Neil took so long to answer, Andrew was sure he’d messed up astronomically, planning his escape to some far off island somewhere cold when Neil laughed—a bright, stunning note, that stopped Andrew from thinking anything else. Neil’s eyes were scrunched up and lips upturned in mirth as he said, “Fuck yes, Andrew. I thought you’d never ask.”
What else is there to say to that?
20.
A lot, apparently.
It seemed like everyone had something to say about it, mostly variations of ‘finally’, and ‘it took you both long enough’. Even the older adults had something to say about it. They barely had to tell anyone about it.
Andrew did forget to tell a few people, though—namely, his immediate family. New Year’s came quicker than expected and soon enough his cousin and his brother were at their door.
It didn’t take much to see there was something different between the two of them. Aaron noticed immediately, his only reaction rolling his eyes and going back to talking with Katelyn. It took Nicky most of the night and getting nearly black-out drunk to realize. There was, of course, mostly screaming, and a lot of jumping, and an aborted attempt at hugging which Erik swiftly stopped. Nicky said through loud, drunk crying that he was happy for the two of them, and called planning their wedding, because ‘there’s no way you won’t work out, you guys are so cute together!’
All this because they’d been caught holding hands. Andrew couldn’t decide if he was happy or very annoyed.

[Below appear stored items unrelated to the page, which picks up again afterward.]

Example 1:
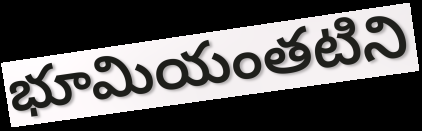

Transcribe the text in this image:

భూమియంతటిని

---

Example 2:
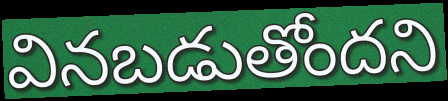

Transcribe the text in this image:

వినబడుతోందని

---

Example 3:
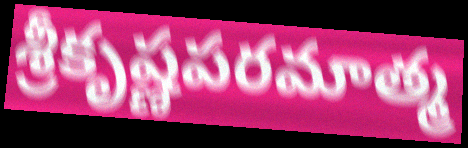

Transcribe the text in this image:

శ్రీకృష్ణపరమాత్మ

At work, nothing changed aside from a few added bonuses. Andrew found out that as much as he told Neil off for staring, he did much the same when he wasn’t paying attention. They caught each other in the back, stepping away from the customers for a bit while Bee took care of the counter. Bee gave them nothing more than a pointed look when they came out looking more ruffled than they had before, and told Andrew with a smile later than night that it was ‘very unprofessional of him.’

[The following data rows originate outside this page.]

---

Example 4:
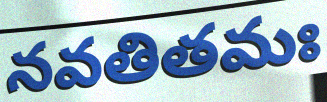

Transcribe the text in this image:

నవతితమః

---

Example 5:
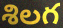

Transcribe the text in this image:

శిలగ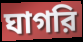
ঘাগরি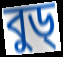
বুড্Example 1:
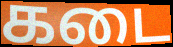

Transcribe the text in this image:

கடை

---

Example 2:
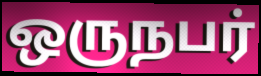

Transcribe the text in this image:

ஒருநபர்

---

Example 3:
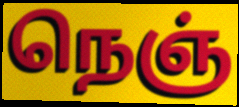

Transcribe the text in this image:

நெஞ்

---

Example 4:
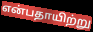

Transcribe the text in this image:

என்பதாயிற்று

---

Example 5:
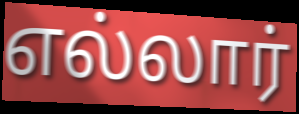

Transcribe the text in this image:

எல்லார்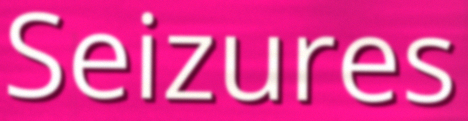
SeizuresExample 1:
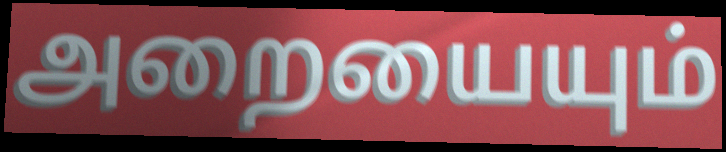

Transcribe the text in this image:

அறையையும்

Andrew was . . . calm. He didn’t know if he could call what he was happy yet, but he was pretty damn close to it. Closer than he’d been in a long time. He knew he couldn’t put all of it on Neil; his brother and cousin had found him, Bee had given him a home and a job and a cat, and Neil had filled in what was left. That didn’t mean Andrew wasn’t grateful—he made sure Neil knew how thankful he was every time their lips met.
He was calm in the way he was around everyone now. It felt like being around people was easier with Neil around. It felt like being present was less of a struggle as long as Neil was there. It felt safe, at night when he would lay with Neil and watch reruns of shows he’d already seen. Neil would talk through half of it, and Andrew would have to explain half of the references they were making, but he enjoyed it too much to be truly annoyed by it—even if a half hour TV show took an hour to watch because Neil wanted to know what had been so funny.
Andrew thought he was good. He had more than he deserved, or so he though, and more than he’d ever wanted, or even thought to wish for. He knew, every time he and Neil did anything together, that he wouldn’t change it for the world.